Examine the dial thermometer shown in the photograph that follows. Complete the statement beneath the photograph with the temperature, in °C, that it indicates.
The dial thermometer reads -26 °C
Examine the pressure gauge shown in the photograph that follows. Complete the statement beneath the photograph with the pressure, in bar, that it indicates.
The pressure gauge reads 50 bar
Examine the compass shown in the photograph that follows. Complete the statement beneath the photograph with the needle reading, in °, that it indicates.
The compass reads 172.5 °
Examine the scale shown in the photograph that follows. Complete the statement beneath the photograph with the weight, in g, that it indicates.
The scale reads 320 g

==

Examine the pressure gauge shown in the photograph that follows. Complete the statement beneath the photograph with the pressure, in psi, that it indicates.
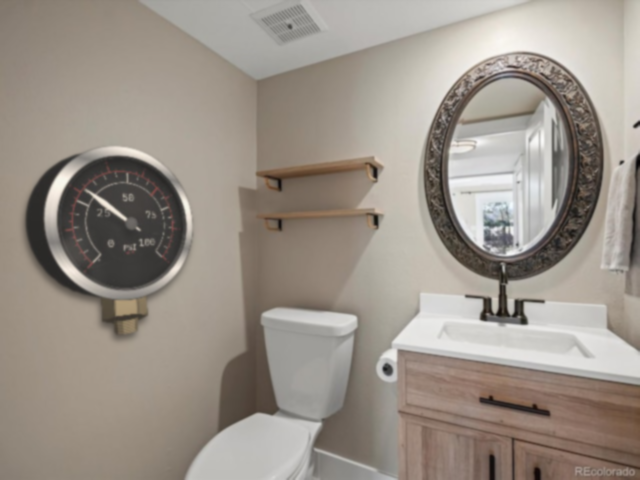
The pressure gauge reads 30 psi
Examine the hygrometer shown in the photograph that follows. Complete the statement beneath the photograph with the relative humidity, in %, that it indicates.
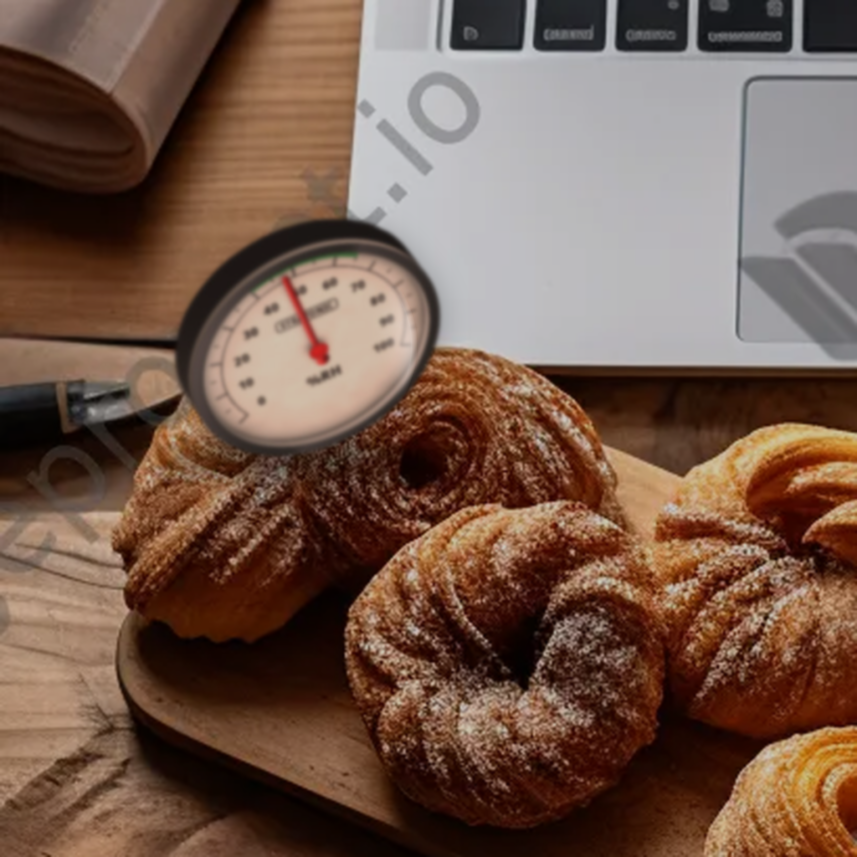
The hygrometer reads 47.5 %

==

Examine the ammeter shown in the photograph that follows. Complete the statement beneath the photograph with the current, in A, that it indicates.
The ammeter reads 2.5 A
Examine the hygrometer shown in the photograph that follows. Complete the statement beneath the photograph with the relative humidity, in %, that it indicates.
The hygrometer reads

Your goal — Pull out every line of the records above that contains the word "hygrometer", and copy each one in full.

Result of this exercise —
Examine the hygrometer shown in the photograph that follows. Complete the statement beneath the photograph with the relative humidity, in %, that it indicates.
The hygrometer reads 47.5 %
Examine the hygrometer shown in the photograph that follows. Complete the statement beneath the photograph with the relative humidity, in %, that it indicates.
The hygrometer reads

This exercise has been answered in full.